I so much understand where you are right now, Sandra! Last year my two oldest decided to both go and graduate high school at the same time. I never thought I would be a weepy mom. I never cried when kids started Kindergarten, but the thought of losing two at once, two people who had become my best friends, was really heart-breaking. Of course, you know they need to go off on their own and make their own lives. You know there will be great moments ahead. But still, it hurts. Even when my oldest is home for Christmas, it hurts because I know she has to leave again. I am so selfish, because I want her here for me. And my other daughter decided to stay home another year and annoys me because she’s not at school and not at work.

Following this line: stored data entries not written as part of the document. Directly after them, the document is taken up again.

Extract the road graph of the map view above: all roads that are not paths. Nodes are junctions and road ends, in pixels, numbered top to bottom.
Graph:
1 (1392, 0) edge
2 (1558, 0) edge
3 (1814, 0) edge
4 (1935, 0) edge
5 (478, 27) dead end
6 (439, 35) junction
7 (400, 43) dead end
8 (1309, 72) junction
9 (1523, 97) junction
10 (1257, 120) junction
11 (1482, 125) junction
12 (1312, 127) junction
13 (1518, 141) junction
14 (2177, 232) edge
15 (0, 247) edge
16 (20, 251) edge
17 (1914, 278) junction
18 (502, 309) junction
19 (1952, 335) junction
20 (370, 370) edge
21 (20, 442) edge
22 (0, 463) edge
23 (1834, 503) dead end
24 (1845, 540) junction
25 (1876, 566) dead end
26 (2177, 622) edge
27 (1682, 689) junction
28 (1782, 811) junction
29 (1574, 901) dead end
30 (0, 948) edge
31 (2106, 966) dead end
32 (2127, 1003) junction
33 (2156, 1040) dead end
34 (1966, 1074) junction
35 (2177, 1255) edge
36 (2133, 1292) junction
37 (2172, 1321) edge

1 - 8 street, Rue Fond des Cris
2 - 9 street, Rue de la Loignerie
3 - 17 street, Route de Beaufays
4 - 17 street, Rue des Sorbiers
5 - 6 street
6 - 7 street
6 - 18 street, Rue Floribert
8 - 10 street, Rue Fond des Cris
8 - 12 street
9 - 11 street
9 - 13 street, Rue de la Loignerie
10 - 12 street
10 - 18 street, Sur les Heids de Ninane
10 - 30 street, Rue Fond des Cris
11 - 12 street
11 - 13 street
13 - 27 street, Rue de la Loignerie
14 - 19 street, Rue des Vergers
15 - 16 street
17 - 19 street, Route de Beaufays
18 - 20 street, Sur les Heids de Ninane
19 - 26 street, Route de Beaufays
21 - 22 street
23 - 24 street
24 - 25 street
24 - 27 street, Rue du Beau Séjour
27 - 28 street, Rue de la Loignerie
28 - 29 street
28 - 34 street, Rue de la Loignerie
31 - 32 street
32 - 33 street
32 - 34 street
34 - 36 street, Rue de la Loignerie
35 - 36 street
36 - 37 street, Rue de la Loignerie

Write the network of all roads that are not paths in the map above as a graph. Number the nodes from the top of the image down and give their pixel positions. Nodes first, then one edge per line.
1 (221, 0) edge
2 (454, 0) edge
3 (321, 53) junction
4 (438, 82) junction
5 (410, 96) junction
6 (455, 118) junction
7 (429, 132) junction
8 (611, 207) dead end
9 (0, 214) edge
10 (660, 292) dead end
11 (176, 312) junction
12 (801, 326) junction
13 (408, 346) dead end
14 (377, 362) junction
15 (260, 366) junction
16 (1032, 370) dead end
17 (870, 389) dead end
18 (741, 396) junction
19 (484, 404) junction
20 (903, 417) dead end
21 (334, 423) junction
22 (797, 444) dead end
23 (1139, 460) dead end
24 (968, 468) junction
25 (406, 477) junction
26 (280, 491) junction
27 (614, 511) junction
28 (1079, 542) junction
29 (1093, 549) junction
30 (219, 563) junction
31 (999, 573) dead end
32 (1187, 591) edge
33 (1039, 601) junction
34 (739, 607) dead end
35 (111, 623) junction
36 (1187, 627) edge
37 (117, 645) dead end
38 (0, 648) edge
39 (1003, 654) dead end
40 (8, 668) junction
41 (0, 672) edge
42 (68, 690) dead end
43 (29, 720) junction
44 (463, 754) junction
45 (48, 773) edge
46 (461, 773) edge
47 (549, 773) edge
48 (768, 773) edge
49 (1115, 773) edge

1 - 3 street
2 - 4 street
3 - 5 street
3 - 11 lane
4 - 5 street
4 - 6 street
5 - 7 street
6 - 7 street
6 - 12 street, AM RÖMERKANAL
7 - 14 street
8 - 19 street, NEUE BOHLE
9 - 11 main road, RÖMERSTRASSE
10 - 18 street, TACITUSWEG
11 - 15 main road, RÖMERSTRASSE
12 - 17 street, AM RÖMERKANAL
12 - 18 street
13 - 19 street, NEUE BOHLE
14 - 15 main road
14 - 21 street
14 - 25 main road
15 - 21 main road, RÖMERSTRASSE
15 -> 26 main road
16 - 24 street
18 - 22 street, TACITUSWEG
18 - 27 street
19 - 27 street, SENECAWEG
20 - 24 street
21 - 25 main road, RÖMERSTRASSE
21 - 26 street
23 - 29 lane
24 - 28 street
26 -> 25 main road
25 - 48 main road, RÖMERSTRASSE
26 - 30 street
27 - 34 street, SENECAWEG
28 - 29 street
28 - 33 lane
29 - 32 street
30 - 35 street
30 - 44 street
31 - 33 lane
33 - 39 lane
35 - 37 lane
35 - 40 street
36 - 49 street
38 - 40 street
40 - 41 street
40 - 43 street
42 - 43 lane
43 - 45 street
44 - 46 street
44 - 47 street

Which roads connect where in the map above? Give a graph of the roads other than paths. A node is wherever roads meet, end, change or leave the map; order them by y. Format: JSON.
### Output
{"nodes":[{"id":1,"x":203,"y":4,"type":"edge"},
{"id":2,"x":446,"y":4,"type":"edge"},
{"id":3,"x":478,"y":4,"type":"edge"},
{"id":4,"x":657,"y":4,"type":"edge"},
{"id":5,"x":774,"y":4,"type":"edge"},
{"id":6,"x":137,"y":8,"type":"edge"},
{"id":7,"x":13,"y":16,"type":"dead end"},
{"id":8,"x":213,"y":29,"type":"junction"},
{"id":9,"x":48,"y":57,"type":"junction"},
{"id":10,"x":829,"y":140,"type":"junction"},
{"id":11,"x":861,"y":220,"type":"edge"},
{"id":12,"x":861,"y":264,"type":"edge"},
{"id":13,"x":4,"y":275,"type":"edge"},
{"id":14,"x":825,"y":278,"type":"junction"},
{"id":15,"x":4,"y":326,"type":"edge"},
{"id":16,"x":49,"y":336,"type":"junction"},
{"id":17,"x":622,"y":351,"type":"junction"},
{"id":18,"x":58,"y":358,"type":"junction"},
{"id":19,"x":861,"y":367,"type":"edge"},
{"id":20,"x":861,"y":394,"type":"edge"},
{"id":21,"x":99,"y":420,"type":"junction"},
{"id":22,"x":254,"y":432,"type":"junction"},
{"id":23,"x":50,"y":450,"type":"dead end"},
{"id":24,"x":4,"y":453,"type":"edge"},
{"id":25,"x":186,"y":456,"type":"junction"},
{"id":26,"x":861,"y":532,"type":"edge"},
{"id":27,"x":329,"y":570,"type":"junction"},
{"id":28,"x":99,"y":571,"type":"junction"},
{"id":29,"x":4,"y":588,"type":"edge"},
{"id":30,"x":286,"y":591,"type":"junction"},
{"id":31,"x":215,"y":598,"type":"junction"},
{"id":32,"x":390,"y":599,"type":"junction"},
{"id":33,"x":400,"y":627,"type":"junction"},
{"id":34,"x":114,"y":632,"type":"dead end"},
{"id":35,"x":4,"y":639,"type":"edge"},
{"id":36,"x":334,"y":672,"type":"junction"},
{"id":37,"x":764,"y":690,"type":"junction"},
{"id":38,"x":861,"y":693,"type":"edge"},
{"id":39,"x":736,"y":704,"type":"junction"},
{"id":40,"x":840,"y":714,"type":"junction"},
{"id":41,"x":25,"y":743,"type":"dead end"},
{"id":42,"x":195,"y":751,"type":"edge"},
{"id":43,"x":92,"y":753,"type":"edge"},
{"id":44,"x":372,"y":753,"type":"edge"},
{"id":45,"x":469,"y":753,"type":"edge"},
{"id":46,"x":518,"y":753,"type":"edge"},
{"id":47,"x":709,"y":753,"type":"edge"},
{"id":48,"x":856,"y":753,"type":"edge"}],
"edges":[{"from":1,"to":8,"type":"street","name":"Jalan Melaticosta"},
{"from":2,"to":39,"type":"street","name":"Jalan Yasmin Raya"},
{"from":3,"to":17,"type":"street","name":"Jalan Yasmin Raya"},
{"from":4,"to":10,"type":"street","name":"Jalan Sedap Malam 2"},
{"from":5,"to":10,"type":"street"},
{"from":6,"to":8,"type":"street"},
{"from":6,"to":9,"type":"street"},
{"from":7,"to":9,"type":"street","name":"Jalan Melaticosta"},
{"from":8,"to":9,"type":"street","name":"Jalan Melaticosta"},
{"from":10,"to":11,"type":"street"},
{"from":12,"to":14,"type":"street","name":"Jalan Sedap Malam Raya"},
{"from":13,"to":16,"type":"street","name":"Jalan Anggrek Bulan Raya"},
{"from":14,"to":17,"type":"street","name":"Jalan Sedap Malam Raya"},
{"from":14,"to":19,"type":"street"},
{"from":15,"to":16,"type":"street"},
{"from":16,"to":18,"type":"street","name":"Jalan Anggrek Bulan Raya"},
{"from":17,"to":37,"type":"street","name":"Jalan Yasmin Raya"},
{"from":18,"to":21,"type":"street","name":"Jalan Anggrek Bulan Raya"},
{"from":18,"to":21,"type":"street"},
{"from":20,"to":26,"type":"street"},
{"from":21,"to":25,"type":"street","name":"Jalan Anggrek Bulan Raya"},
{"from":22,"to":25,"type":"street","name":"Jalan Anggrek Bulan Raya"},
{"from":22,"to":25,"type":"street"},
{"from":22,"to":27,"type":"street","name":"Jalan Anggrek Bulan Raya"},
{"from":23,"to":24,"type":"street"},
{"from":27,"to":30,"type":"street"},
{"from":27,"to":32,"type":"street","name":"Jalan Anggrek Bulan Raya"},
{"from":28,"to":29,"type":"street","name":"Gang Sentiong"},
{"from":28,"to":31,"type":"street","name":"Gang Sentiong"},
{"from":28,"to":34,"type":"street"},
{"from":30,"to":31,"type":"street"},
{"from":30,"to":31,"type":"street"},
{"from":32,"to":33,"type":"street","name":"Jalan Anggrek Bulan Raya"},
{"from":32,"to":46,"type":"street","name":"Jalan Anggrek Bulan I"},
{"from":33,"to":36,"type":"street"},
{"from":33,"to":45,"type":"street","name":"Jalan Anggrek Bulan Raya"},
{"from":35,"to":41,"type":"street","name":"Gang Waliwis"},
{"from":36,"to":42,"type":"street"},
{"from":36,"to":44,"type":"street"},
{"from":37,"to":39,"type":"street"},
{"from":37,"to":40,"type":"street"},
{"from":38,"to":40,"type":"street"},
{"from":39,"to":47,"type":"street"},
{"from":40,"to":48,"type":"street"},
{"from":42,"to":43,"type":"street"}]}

And yet, I love that she stayed. Selfishness. I will be even more heart-broken next year as #1 goes on a mission and #2 goes off to college. I don’t miss the baby years. But oh, how I love teenagers. Other parents say they are glad when the teenagers go, but that is the price I pay for loving teens so much. I can’t imagine being happy that they are gone.
I’m so glad to know that I’m not alone in this. The grief feels foolish, but it is real and trying to pretend it is not there does me no good. I’m better today, but it will strike again.
My son is turning one year old in six weeks. Already I can feel his childhood slipping away from me – he’ll be walking soon! He’s starting to figure out words! Soon I’ll never hear him babbling random syllables again! But each new milestone is a sign that we’re doing our jobs, and every giggle and smile is a sign that we’re doing them well.
When he was born, I realized that my primary goal in life was now to turn this fragile little bundle of needs into a happy, healthy, capable adult human being. I hadn’t thought of it as making myself obsolete – but of course one of the hallmarks of adulthood is no longer having to rely on one’s parents for one’s day-to-day needs. But hopefully I can still be a guide to my children well into adulthood. (I dearly wish my mom was still around to talk to about raising a kid, though I’ve had some great talks with my dad about it…)
I wish Howard’s parents were around to talk to. I’m pretty sure my kids have Tayler traits and being able to ask what Howard was like as a child would be really nice.